In the midst of the dog days of summer, metal markets have been relatively stale. However, many analysts have continued to maintain a positive perspective on silver because of the ever-growing imbalance of its supply and demand. The supply is starting to fall behind due to many mining companies reducing production over the last year or so. While on the flip side, the demand will continue to rise as an increasing number of people realize the “silver super-sale” that is occurring. While this imbalance will surely help the profitability of silver in the long-term, it will not help the short-term market prices.

Another aspect to consider is that when mining slows down, it takes about eighteen months to affect the marketplace. This means that this kind of supply and demand battle will not be fully felt in the marketplace until the end of 2017 or the beginning of 2018. However, a draw down in above ground inventories to satisfy the needs of the industrial division could have more of an immediate effect on the silver prices than many are predicting. As always, time will tell.

In recent articles we have discussed the insolvency of Illinois and the reality that the U.S. is in a similar sinking boat, in a larger ocean of debt and consequence. Catherine Austin Fitts, a renowned financial expert, spoke to these issues and called for the dissolution of our current system in her latest interview with Greg Hunter of USAWatchdog.

“We have built an infrastructure that doesn’t make economic sense, and we are going to have to change” Fitts said. “What’s happening in state and local budgets is the same thing that is happening in health care. It’s the same thing happening in all these different areas, which is [that] we have engineered government investment to prop up the stock market.”

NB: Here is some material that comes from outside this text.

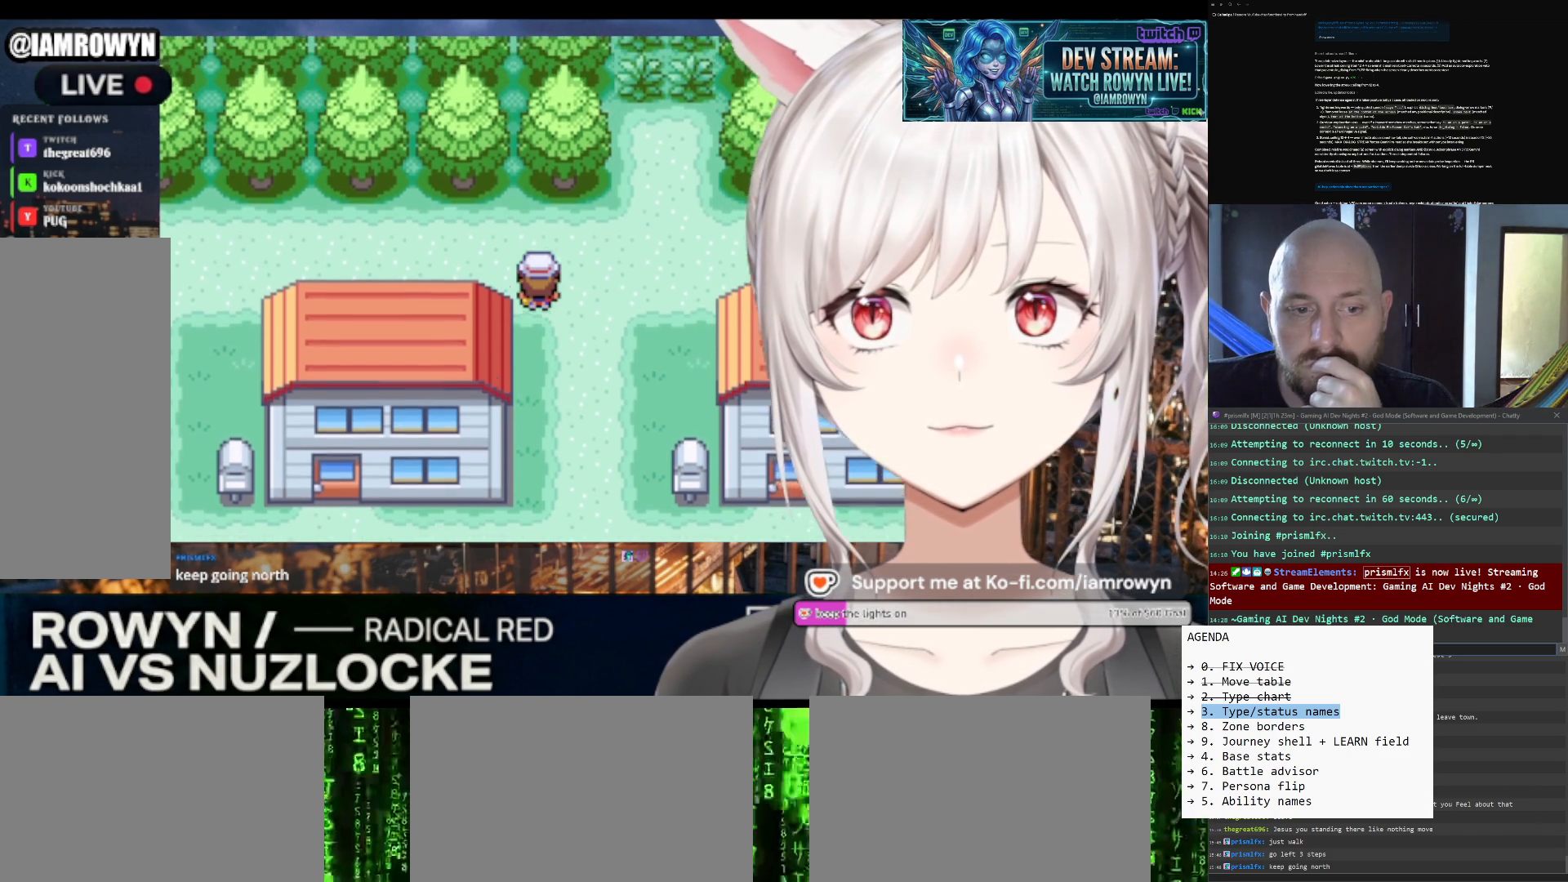
{"buttons": ["DPAD_UP"], "events": []}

Fitts went on to say, “The problem is, to get that rise in the equity markets, we’ve ended up pumping out enormous amounts of government debt and government money in a way that has a negative return for taxpayers. It’s not sustainable, and the game is up. … I’ve been telling you for 15 years we were going to have a slow burn. I am telling you that’s over, and we are now into controlled demolition.”

There is no doubt that a crash is imminent, the only uncertainty is when we will see it.

“I think it’s more likely to happen in 2018,” said Fitts.  “If you look at the stock market, we are way — and I am tired of saying this — we are way, way overdue for a major correction.  If we get this major correction, that is perfectly natural, you don’t want to misinterpret that as a major crisis or event.  I think we are way overdue for a major correction, and I give that a reasonable chance between now and November. If it doesn’t happen this year, it’s definitely going to happen next year.”

In light of this assessment, I want to stress the importance of including precious metals into your and your clients’ investment portfolios. When the correction occurs, gold and silver will be the measuring stick, as they are true stores of value. Including them into portfolios provides what we refer to as “wealth insurance”. As a counter balance to a market on the verge of a correction, gold and silver will act like an insurance policy to the rest of your or your clients’ wealth, offsetting devastating loss.